Developer contains a unidirectional relation to Project:

@OneToOne(optional = true, cascade = { }, fetch = FetchType.LAZY)
private Project project;

The Session is in FlushMode.COMMIT.

When I create one Developer and one Project, and save() (or persist()) them, the resulting SQL statements depend on the order of events:

d = new Developer()
p = new Project()
d.setProject(p)
persist(d) // save(d) gives the same result
persist(p)
commit()

On flush/commit SQL is generated in the following order:
select project, insert Developer, insert Project

Question: Why does Hibernate fire the select? It is after the two persist calls, so Hibernate could know the referenced project exists in the session.

When I move the persist-calls before the d.setProject(p), I get:

insert Developer, insert Project, update Developer

Why the update? All the statements are fired on flush/commit...

I found two solutions which result in two inserts (without update/select)

1. Marke the relation as CascadeType.PERSIST
2. Reorder the persist calls: First Project, second Developer

The second solution is feasible in this little example, but difficult in production code with many entities.

The first solution works when the PK is a String. But in a legacy system I have a composite key: String mandant, String objectId. In the relations, the foreighn shares the column mandant with the primary key, so I had to map relations like this:

@Column(name = "project", length = 35)
private String projectObjectId;

@OneToOne(cascade = { }, fetch = FetchType.LAZY)
@JoinColumns({
@JoinColumn(name="mandant", referencedColumnName="mandant", insertable=false, updatable=false),
@JoinColumn(name="project", referencedColumnName="ObjectId", insertable=false, updatable=false)
})
private Project project;

public void setProject(Project project) {
this.project = project;
projectObjectId = project != null ? project.getId().getObjectId() : null;
}

In this case, a CascadeType.PERSIST does not help, which is not surprising because the relation is read only.
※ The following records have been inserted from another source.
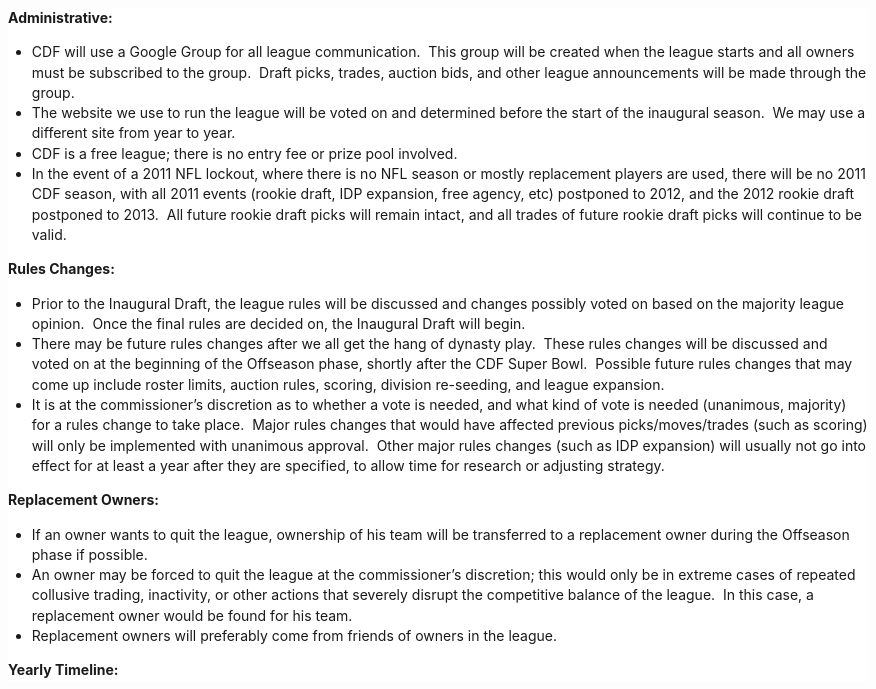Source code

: 

**Administrative:**

-	CDF will use a Google Group for all league communication.  This group
will be created when the league starts and all owners must be subscribed
to the group.  Draft picks, trades, auction bids, and other league
announcements will be made through the group.
-	The website we use to run the league will be voted on and determined
before the start of the inaugural season.  We may use a different site
from year to year.
-	CDF is a free league; there is no entry fee or prize pool involved.
-	In the event of a 2011 NFL lockout, where there is no NFL season or
mostly replacement players are used, there will be no 2011 CDF season,
with all 2011 events (rookie draft, IDP expansion, free agency, etc)
postponed to 2012, and the 2012 rookie draft postponed to 2013.  All
future rookie draft picks will remain intact, and all trades of future
rookie draft picks will continue to be valid.

  

**Rules Changes:**

-	Prior to the Inaugural Draft, the league rules will be discussed and
changes possibly voted on based on the majority league opinion.  Once
the final rules are decided on, the Inaugural Draft will begin.
-	There may be future rules changes after we all get the hang of dynasty
play.  These rules changes will be discussed and voted on at the
beginning of the Offseason phase, shortly after the CDF Super Bowl. 
Possible future rules changes that may come up include roster limits,
auction rules, scoring, division re-seeding, and league expansion.
-	It is at the commissioner’s discretion as to whether a vote is needed,
and what kind of vote is needed (unanimous, majority) for a rules change
to take place.  Major rules changes that would have affected previous
picks/moves/trades (such as scoring) will only be implemented with
unanimous approval.  Other major rules changes (such as IDP expansion)
will usually not go into effect for at least a year after they are
specified, to allow time for research or adjusting strategy.

  

**Replacement Owners:**

-	If an owner wants to quit the league, ownership of his team will be
transferred to a replacement owner during the Offseason phase if
possible.
-	An owner may be forced to quit the league at the commissioner’s
discretion; this would only be in extreme cases of repeated collusive
trading, inactivity, or other actions that severely disrupt the
competitive balance of the league.  In this case, a replacement owner
would be found for his team.
-	Replacement owners will preferably come from friends of owners in the
league.

  

**Yearly Timeline:**
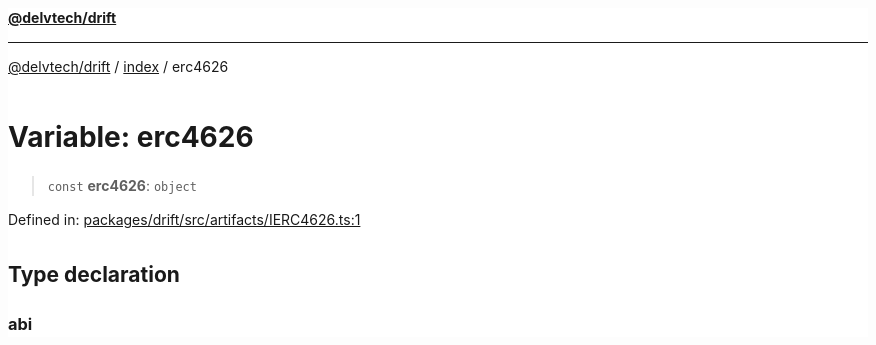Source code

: [**@delvtech/drift**](../../README.md)

***

[@delvtech/drift](../../README.md) / [index](../README.md) / erc4626

# Variable: erc4626

> `const` **erc4626**: `object`

Defined in: [packages/drift/src/artifacts/IERC4626.ts:1](https://github.com/delvtech/drift/blob/95370f81f9813e8d583ed884b0b07657be0d8f2c/packages/drift/src/artifacts/IERC4626.ts#L1)

## Type declaration

### abi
Is there any configuration or other trick which avoids the unnecessary SQLs?
Do I have to order the persist-calls by myself? Another thing is Hibernates expects these calls when the entities are completely initialized, otherwise validation fails on non nullable properties.
From a programming view, the easiest thing would be to call persist direct after the constructor call, so the entity is part of the Session and I can never forget to persist it before commit.